Many in the labor movement see the issues of war and peace, voracious spending on armaments, detrimental to the economic and security interests of all working people in the United States and globally. U.S. Labor Against the War participated in one of last year’s commemorations of Nagasaki and Hiroshima.
In Japan, an anti-nuclear movement has emerged in the wake of the horrendous earthquake/tsunami and the subsequent disaster at Fukushima nuclear power plants.
In 2012, the commemoration in Hiroshima was attended by Clifton Truman Daniel, a grandson of President Harry Truman, who made the decision to drop the atomic bombs.
Los Angeles Japanese News Daily Rafu Shimpo reported that Daniel had met “an elderly man whose name is Sasaki Masahiro, whose sister died from leukemia when she was 12 years old, a victim of the atomic bomb in Hiroshima…”
Daniel promised him that he would visit Hiroshima, the newspaper reported.

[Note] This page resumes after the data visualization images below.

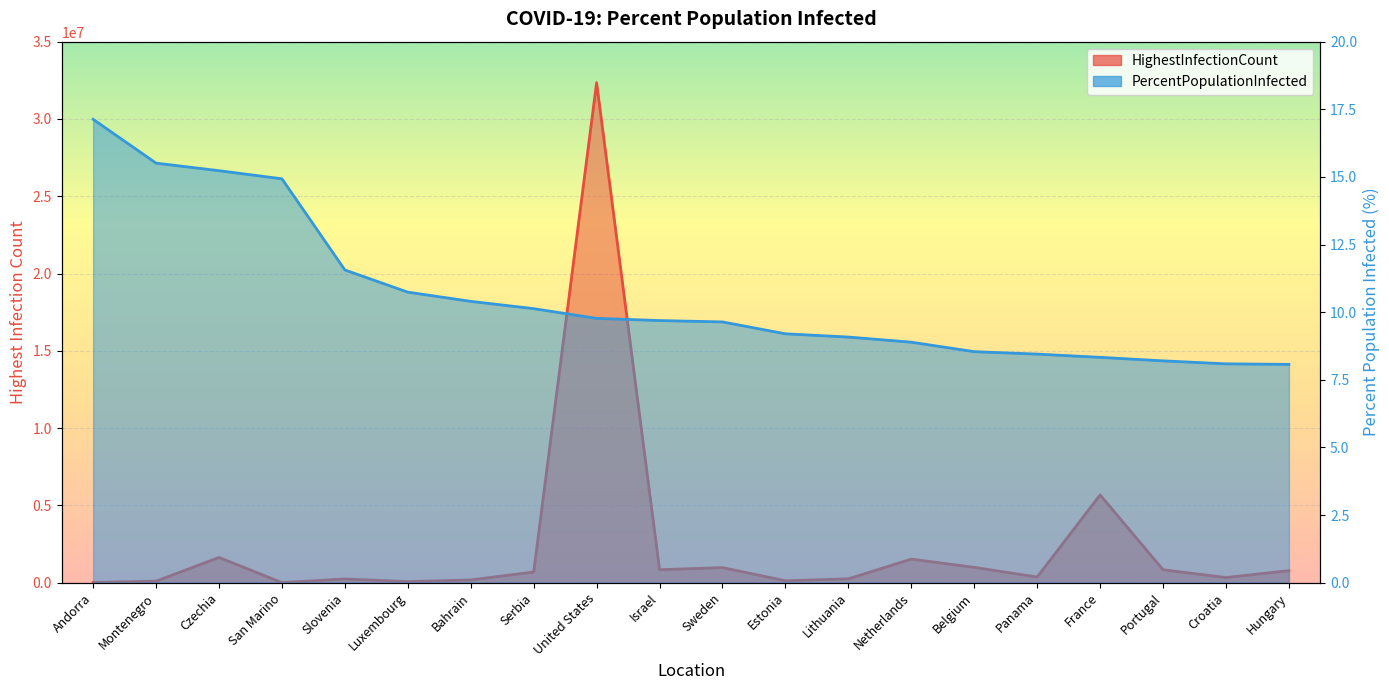

Count the number of categories in the chart.

20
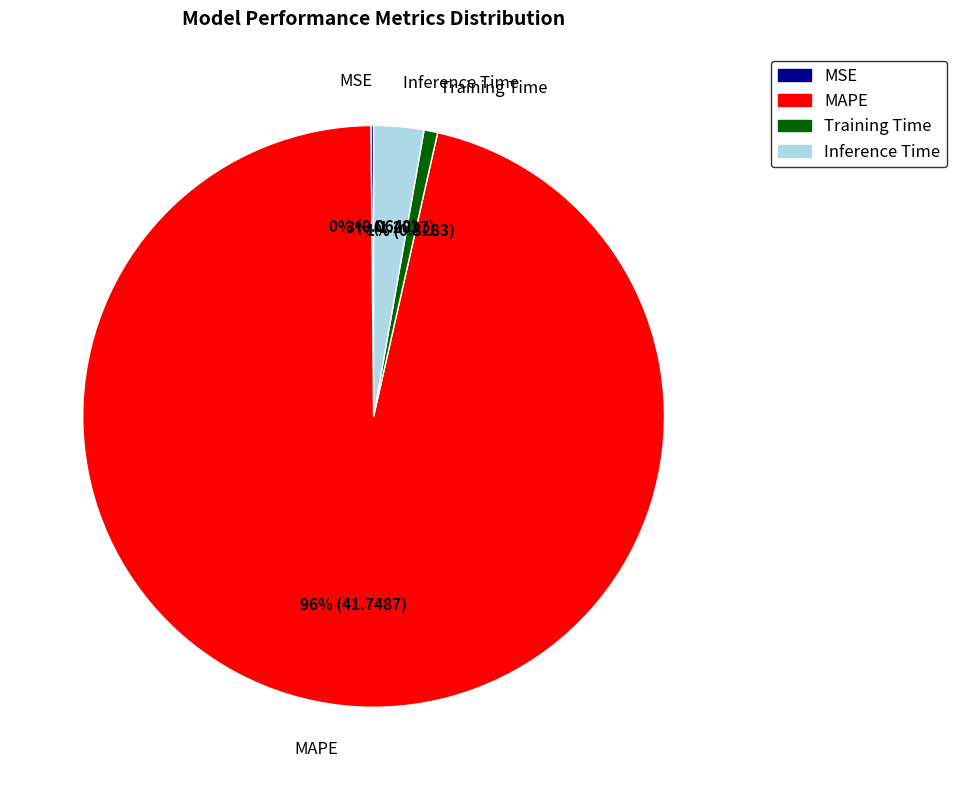

To the nearest percent, what is the difference between the largest and smallest slice percentages?

96%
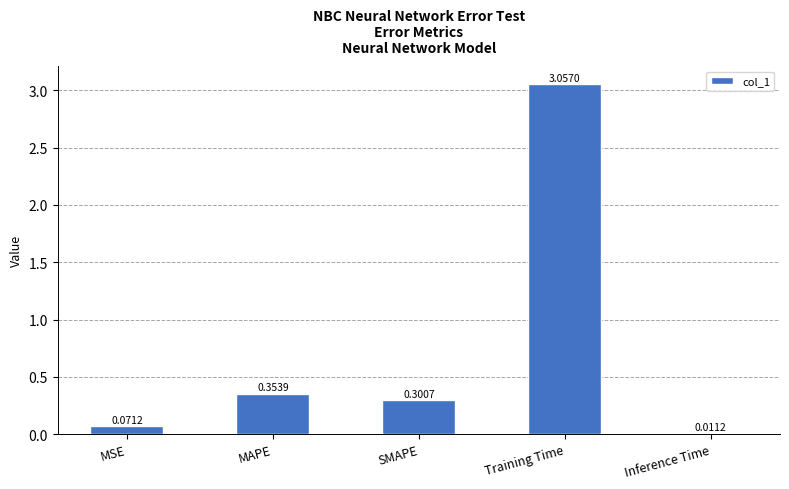

What is the label of the 3rd bar from the left?

SMAPE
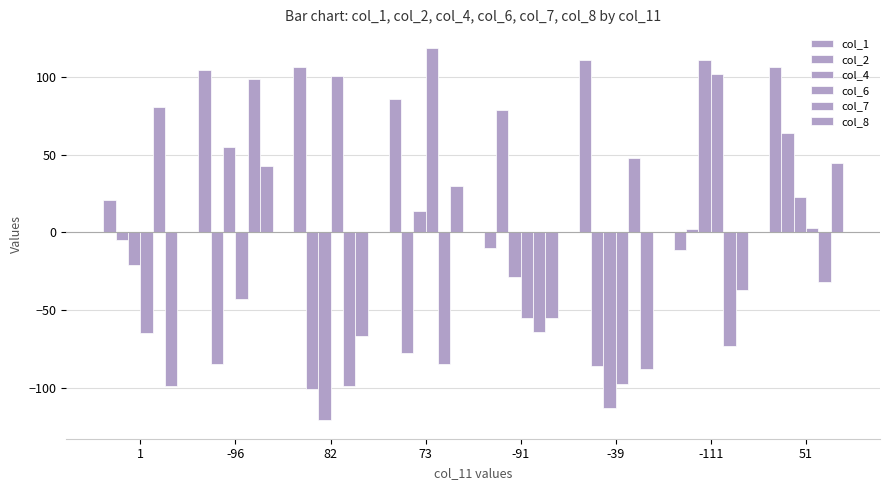

How many values in col_4 are above zero?

4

Sasaki’s sister was “Sadako Sasaki, who is remembered for attempting to fold 1,000 origami cranes before her death in 1955. Her statue stands in Peace Memorial Park, adorned with paper cranes sent from around the world.”
Daniel told the media “It’s now my responsibility to do all I can to make sure we never use nuclear weapons again,” he said.
The U.S. ambassador to Japan attended the 2012 year’s commemoration. During the Obama administration, an American ambassador attended the annual commemoration for the first time in 2010. The president has pursued a nuclear weapons’ policy that could lead to a substantial reduction of nuclear weapons.
According to The Japan News, today, August 5, 2013, U.S. Ambassador to Japan John Roos attended the ceremony for his third time.